X Phone

X Phone

Google’s CFO and Senior VP Patrick Pichette spoke at the Morgan Stanley Technology Conference earlier this week and revealed while Motorola were making some solid devices, they lacked the “wow” factor Google normally want with all products. This may mean the company try to push the X Phone to quicker production, to get Motorola’s wow factor back.

Pichette said when they acquired Motorola Mobility for $12.5 billion last year, they had also entered into an 18 month pipeline of new smartphones. This is now in its last period, and we suspect once the pipeline has finished, Google will move to take over the role of design on both hardware and software, as they have done with the Nexus smartphones.

X Phone

X Phone: Battle Against Samsung

This could be extremely bad for other Android makers, with the X Phone apparently sporting an incredible new design and ‘Nexus UI’. This looks like Google’s first move away from keeping Android open source and fair to other partners. Google has previously let other Android partners manufacturer Nexus phones and kept a neutral standpoint.

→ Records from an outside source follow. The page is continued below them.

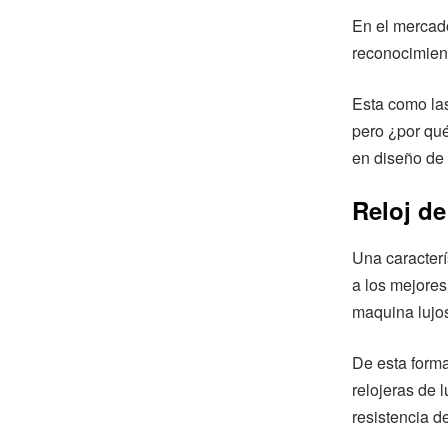
En el mercado
reconocimient
Esta como las
pero ¿por qué
en diseño de 
Reloj de
Una caracterí
a los mejores
maquina lujos
De esta form
relojeras de 
resistencia d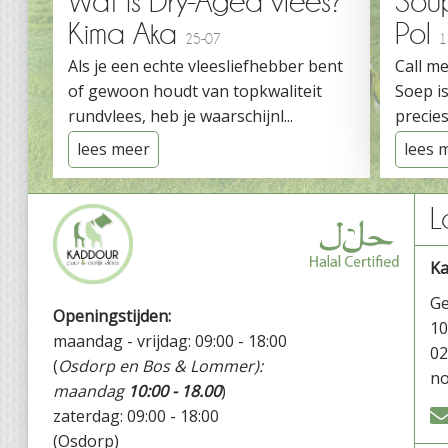
Wat is Dry-Aged vlees?
Sou
Kima Aka
Pol
25-07
1
Als je een echte vleesliefhebber bent
Call me
of gewoon houdt van topkwaliteit
Soep is
rundvlees, heb je waarschijnl...
precies
lees meer
lees 
L
K
Ge
Openingstijden:
1
maandag - vrijdag: 09:00 - 18:00
02
(
Osdorp en Bos & Lommer):
no
maandag
10:00 - 18.00
)
zaterdag: 09:00 - 18:00
(Osdorp)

With the huge growth of Samsung on Android and the lacklustre performance of other brands, this may be more a war than a purge of different manufacturing partners. Google may want to wrestle back control of their operating system. This may include closing the OS and offering licenses, as Windows Phone does with Nokia, HTC, Samsung and Huawei.

This will not only make Google a huge profit with Android, it will keep Google in control and possibly offer better application review policies; less piracy and more revenue. Of course, Google are still under agreement for 5 years of open source Android.

X Phone may be a unique challenger, which is the first truly inspired Google smartphone. We believe that integration will be much more unique to the user and Google’s Nexus UI could offer some new notification features and integration between Google services via Now and Drive.

Impressively, Google has maintained peace with the different partners and many still work on Android, despite lacklustre sales performance. But with Samsung’s huge growth, Mountain View may wish to seek control back, with X Phone.